### Quoted text
____

Wednesday, June 10, 2009

Body Consciousness

I went riding this morning, after a week of being thwarted by the weather and lack of sleep. Yesterday I decided that my body needed the extra hour and a half sleep much more than it needed to get up at 5am and drive out to the barn. I was off kilter all day. I was trapped in a staff luncheon and couldn’t go walking at noon, then over to a friend’s house that evening. This morning it felt really good to make my body move.

I’m not a morning person by any means, but I love the cool, quiet wet solitude of 6am in the country. No one’s awake, the deer are still in the fields, and Sunshine and I are the first living creatures to knock the dew off the grass along the pasture that day. Riding is hard work, if done right. For me it’s also centering and meditative. I can’t disconnect from my body when I ride. I have to be right there observing my posture and position and balance. I have to pay attention to which muscles are tight or loose, what bones I’m sitting on, and how I’m holding my arms. If I lose track of my body and drift, the horse responds with mischief.

____

(Data records)
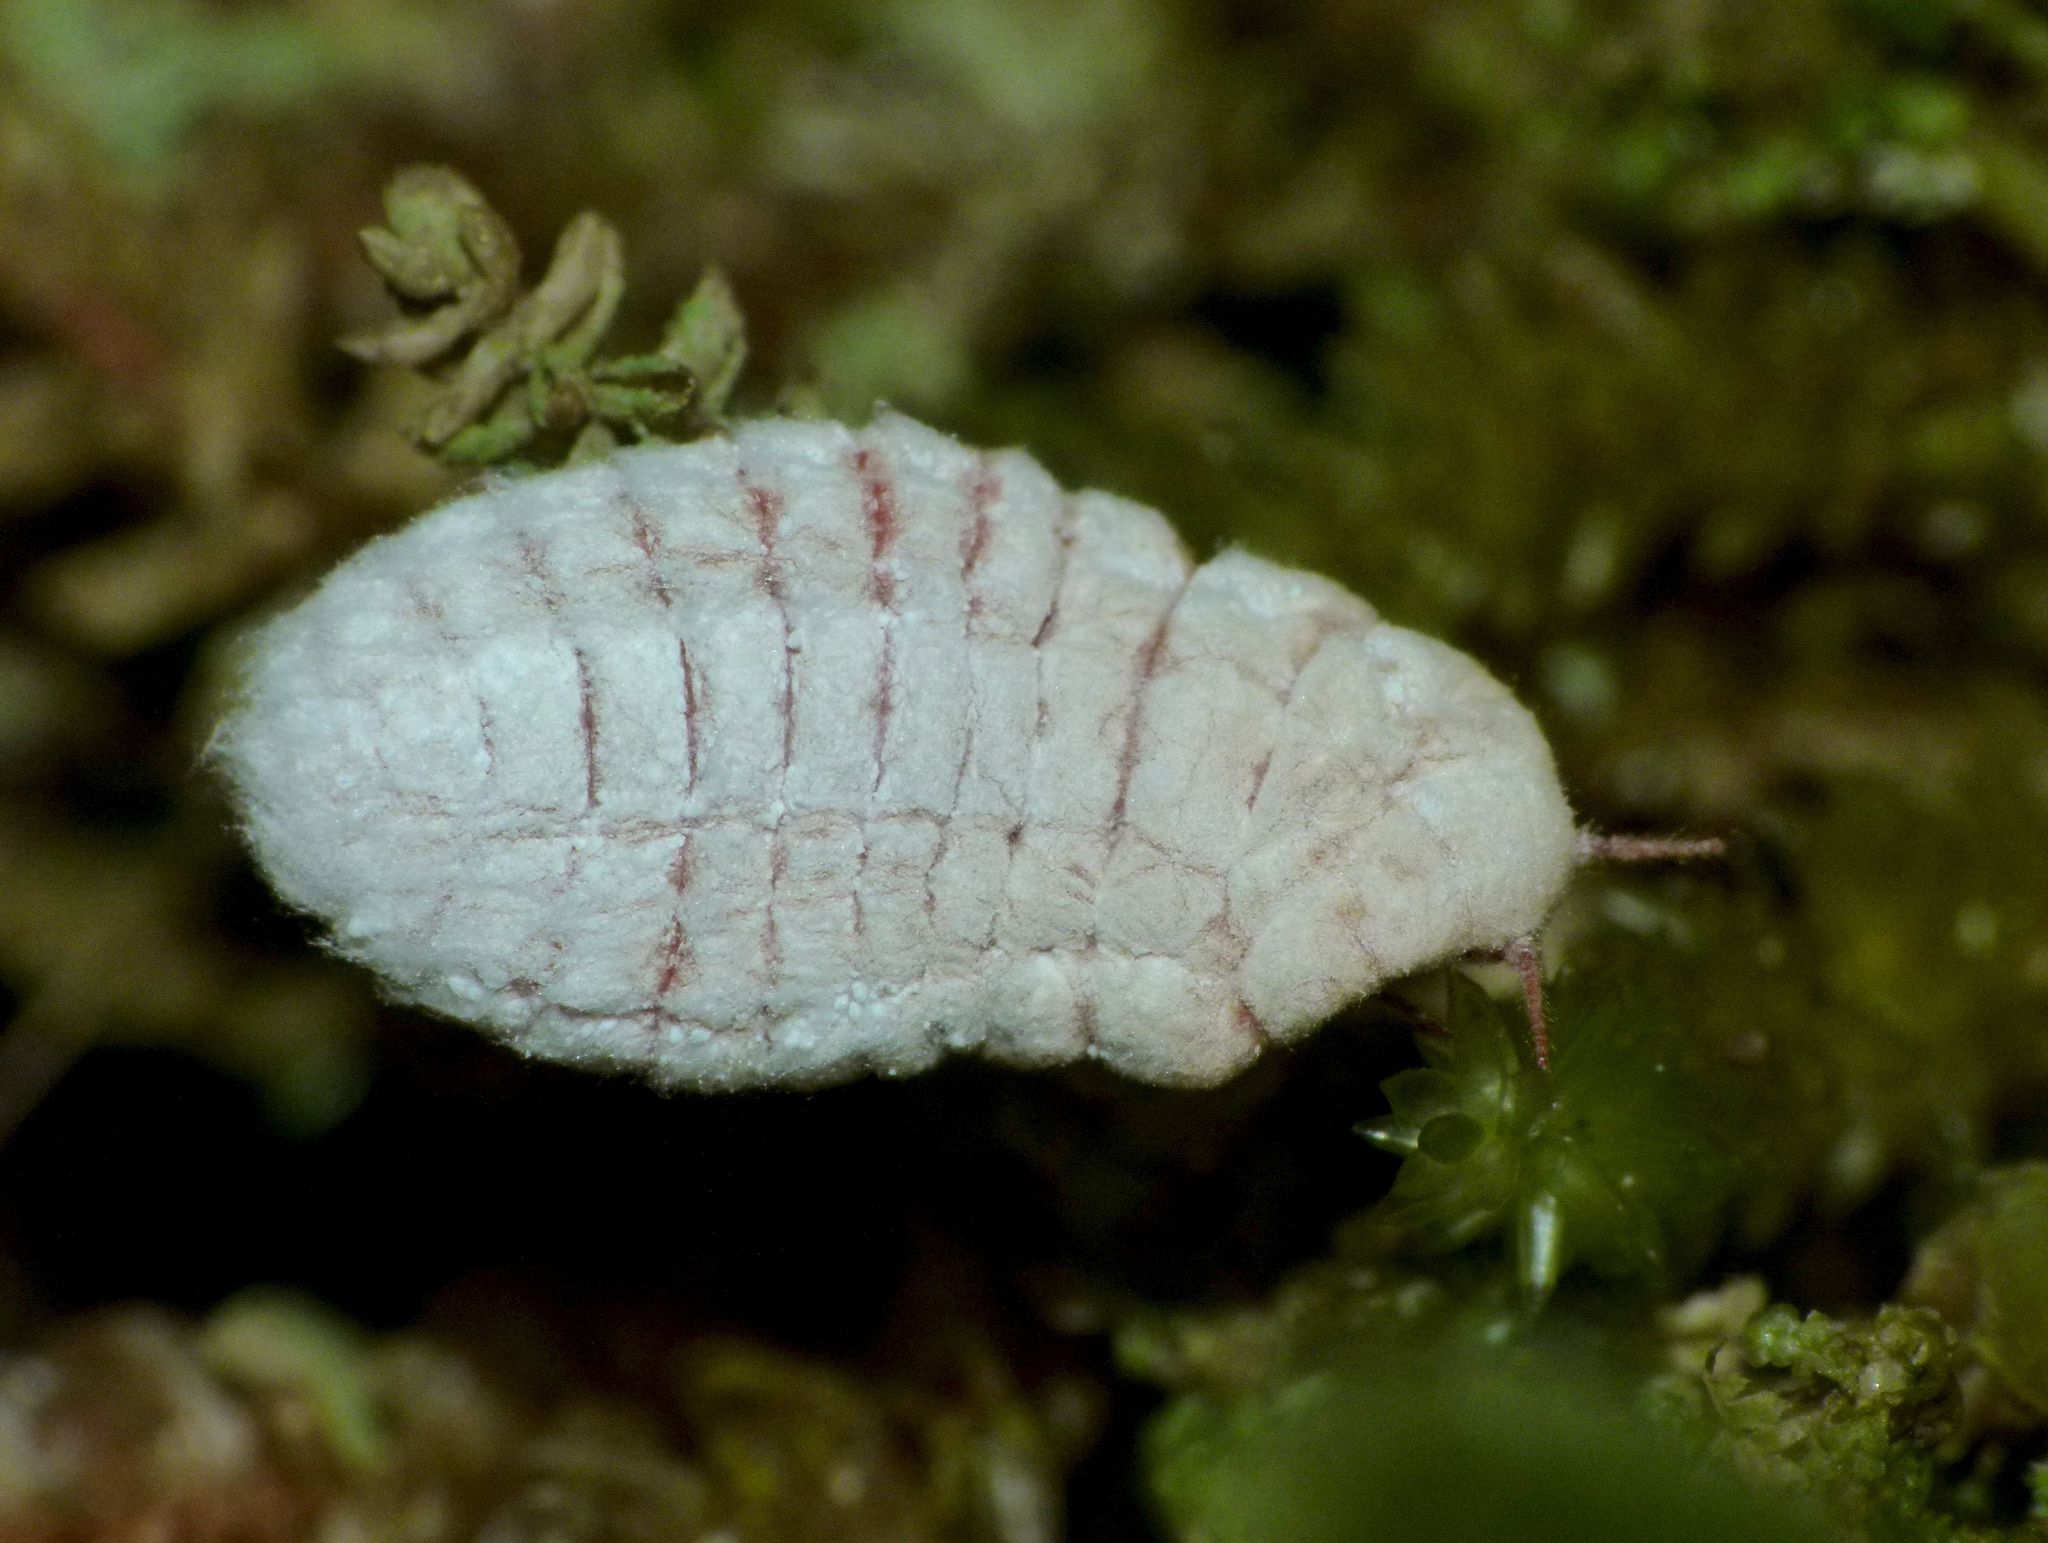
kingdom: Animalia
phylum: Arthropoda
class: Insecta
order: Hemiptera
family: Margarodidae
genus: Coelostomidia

____

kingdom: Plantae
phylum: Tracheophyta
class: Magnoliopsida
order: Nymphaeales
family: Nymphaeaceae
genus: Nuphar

____

### Objectives
1. From the blog post about morning riding, write out the passage from "I’m not a morning" up to and including "responds with mischief.".
2. Continue the blog post about morning riding, starting after its last sentence.

### Answers for the tasks
1.
I’m not a morning person by any means, but I love the cool, quiet wet solitude of 6am in the country. No one’s awake, the deer are still in the fields, and Sunshine and I are the first living creatures to knock the dew off the grass along the pasture that day. Riding is hard work, if done right. For me it’s also centering and meditative. I can’t disconnect from my body when I ride. I have to be right there observing my posture and position and balance. I have to pay attention to which muscles are tight or loose, what bones I’m sitting on, and how I’m holding my arms. If I lose track of my body and drift, the horse responds with mischief.

2.
I’m just starting to learn the difference between self-consciousness and body-consciousness. The former is tied to shame. You are hyper aware, not of your body but of how others might see or think about it (usually by assuming their reaction will be negative). While it may feel like your body is exposed, I don’t think your awareness of it is the same. There is an awkward level of double-vision, where the illusion overlays the reality of your shape and movement and your body struggles to decide which one it wants to live up to.

Body-consciousness, for me, is the act of connecting to the reality of your body without value judgement. There are thousands of automatic functions and movements ongoing in your body that you cannot possibly be aware of or control. As you type, the muscles of each individual finger contracts and releases with machine-like precision to strike each key in order to form words that express your thought, all without conscious control. How amazing is that?

I have the privilege of not living with chronic pain or disability that limits what my body can do. Unfortunately I’ve also reached a point where I have let too many things become automatic. I’ve distanced myself from my own body because I don’t have to think about it. Of course there are some hormonal complications from PCOS that interfere, but part of it is that I stopped paying as much attention to my body’s signals of pleasure, pain, wants or needs. My mind acknowledges that something feels or looks or tastes “good”, but I don’t actually stop and feel the sensation itself. Later I may have the memory of pleasure, but as if it was someone else’s memory. I am trapped in my own head and the litany of external concerns that occupy my waking hours.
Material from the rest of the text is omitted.